From 1937 to 1947, he rose through the ranks at Great Northwest to become a vice president in the firm. He dealt with multiple aspects of insurance, including actuarial work, accounting, underwriting, and stockholder and policyholder relations. In 1939, he married childhood acquaintance Marjory Moch, whom he'd been dating since high school. In 1947, he accepted his first actuary-only position at Northwestern Life and returned to Seattle.

At this point, anticipating his final actuarial exam, he began to consider a move to the East Coast to expand his prospects. But then he met Wendell Milliman, who made the case for the potential of actuarial consulting. Milliman had established the first consulting actuarial practice in the Pacific Northwest in 1947. He worked for state government and firms that were too small to have their own actuarial departments.

== Partnership with Milliman ==

Robertson joined Milliman in his two-room office at 914 Second Avenue in Seattle, bringing Northwestern Life along as a client. In one room, the two shared a phone and an enormous desk, with a top consisting of a five-foot-by-five-foot oak slab. The desk had “a full complement of drawers on either side,” Robertson later recalled. Milliman and Robertson were so busy that they “spent little time conversing other than to say ‘pass the telephone.’"

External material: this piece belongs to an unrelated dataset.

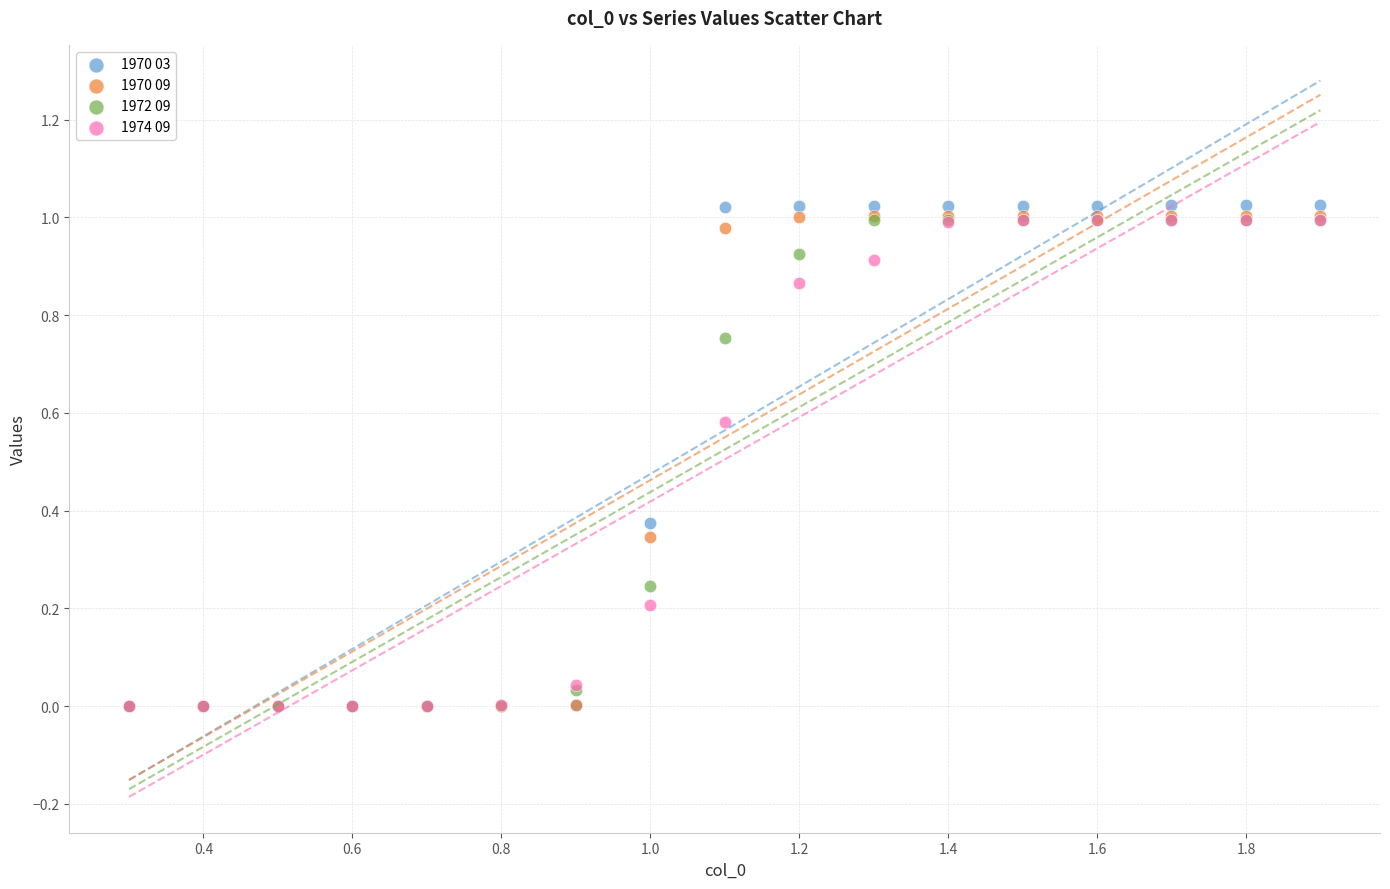

Which series contains the highest Y value?

1970 03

In addition to Northwestern Life, Robertson, who by this time had experience working for small insurance firms, was assigned to work for eight or nine such clients. However, just six months after coming to work with Milliman, Robertson found himself in a novel situation. Wendell Milliman had been offered a job with a large Eastern firm, New York Life Insurance Company, to become a vice president in charge of organizing and administrating the firm's new group insurance department. While the pay—$25,000 per year—was good for 1950, it was the challenge that attracted him and he decided to go.

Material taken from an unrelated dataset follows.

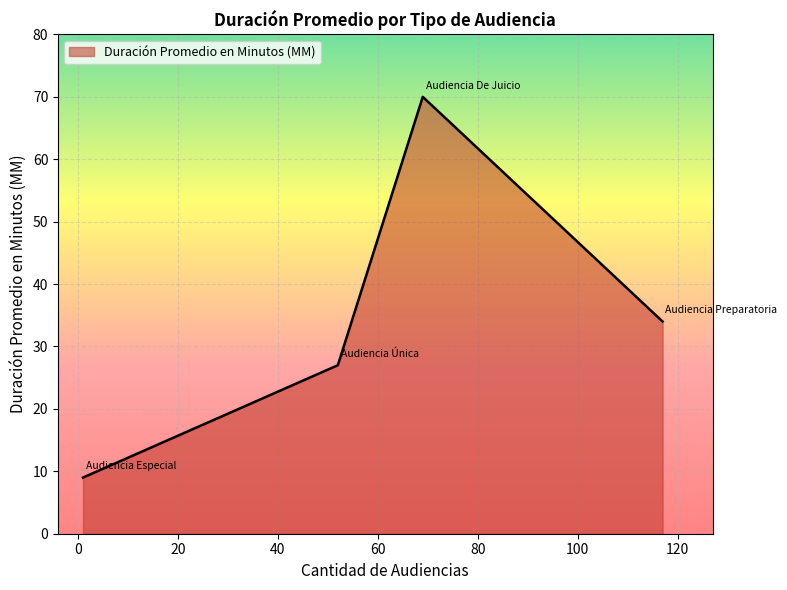

What is the average value?

35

Milliman offered to sell Robertson the firm and, though Robertson had concerns that he had no backup capital of his own, he finally accepted. The terms included $1,000 up front and five yearly payments, which eventually amounted to $9,630. Five years later, however, Milliman made a surprise visit to Robertson, at which point he asked if he would like a partner—namely one Wendell Milliman.

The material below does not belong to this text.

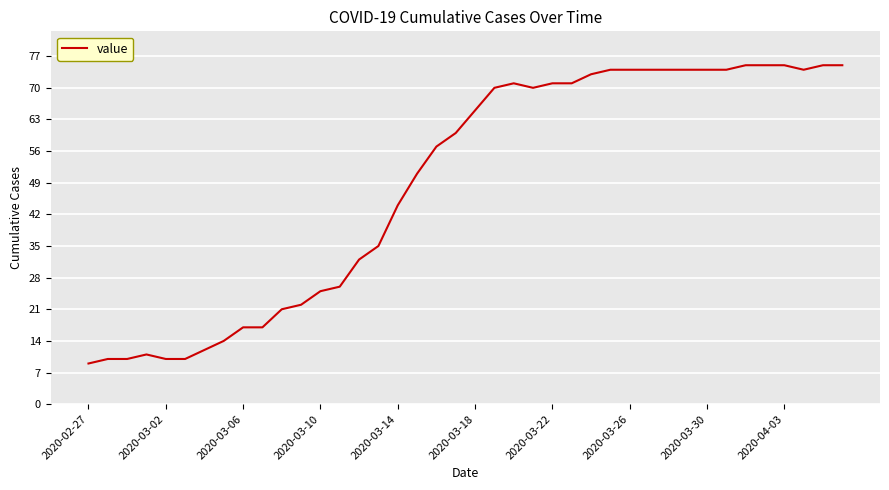

What is the greatest value displayed?

75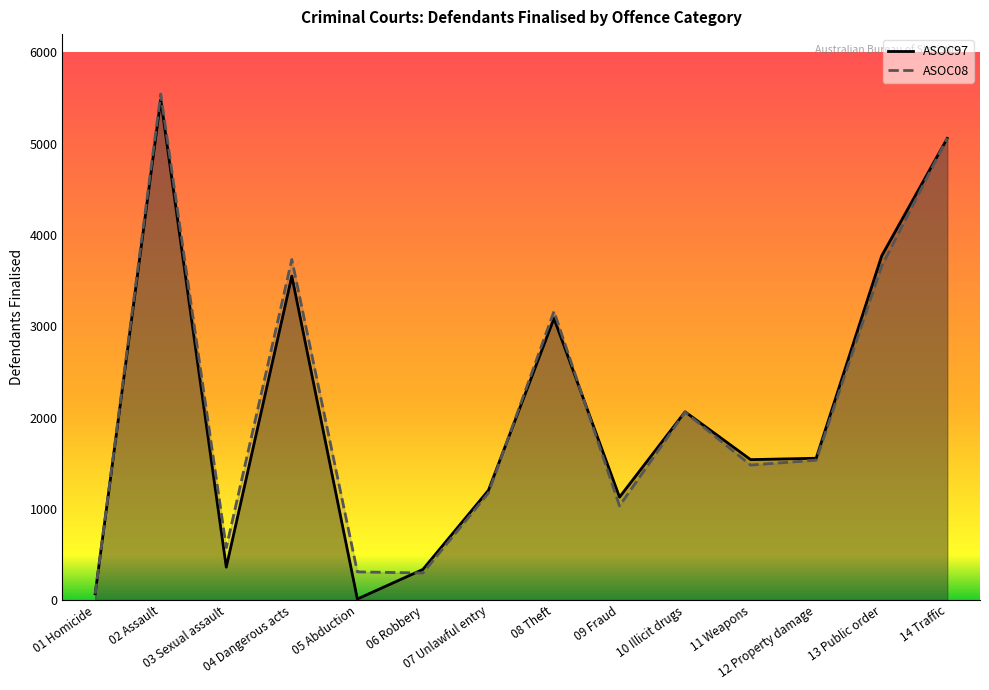

Count the number of categories in the chart.

14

Robertson readily agreed and soon they formed Milliman & Robertson; they were joined by new partner Tom Bleakney, whom Robertson had hired in Milliman's absence. In 1957, the firm incorporated. By 1965, it had opened new offices in Los Angeles; Portland, Ore.;Honolulu; Salt Lake City; Chicago; and New York City. At that point, Milliman & Robertson was the second largest actuarial firm in the country.

== Evolution of the firm ==

Over the years, Milliman and Robertson built on the firm's fundamentals. An entrepreneurial model gave principals the opportunity to invest in new expansion, either geographically or into new practice areas, and enabled them to benefit from successes while taking on some of the risks.

When Milliman retired in 1971, Robertson was named CEO and chairman of the firm. James Curtis became president. At the time, Robertson had been in the actuarial field for 30 years. In 1974, under his leadership, a peer-review process was adopted to check on the quality of work in real time. In 1976, the firm reorganized so that four national directors oversaw four practice areas.

Colleagues praised Robertson for his contribution to the firm's professionalism and for a slight streak of conservatism that kept the firm on course. He also proved his skill as a writer when, in 1988, he published his book, Milliman and Robertson: Reflections on the First Forty Years.

== Personal life ==

Robertson had a home on Bainbridge Island, Washington. He died on November 4, 2005, at the age of 87. He was survived by his wife Marjory, his son, and three grandchildren, David, Richard, and Thomas. As a tribute to Robertson soon after his death, Milliman, Inc. announced the Stuart Robertson Scholarship Fund, to be used to help undergraduates who demonstrate talent in the actuarial field.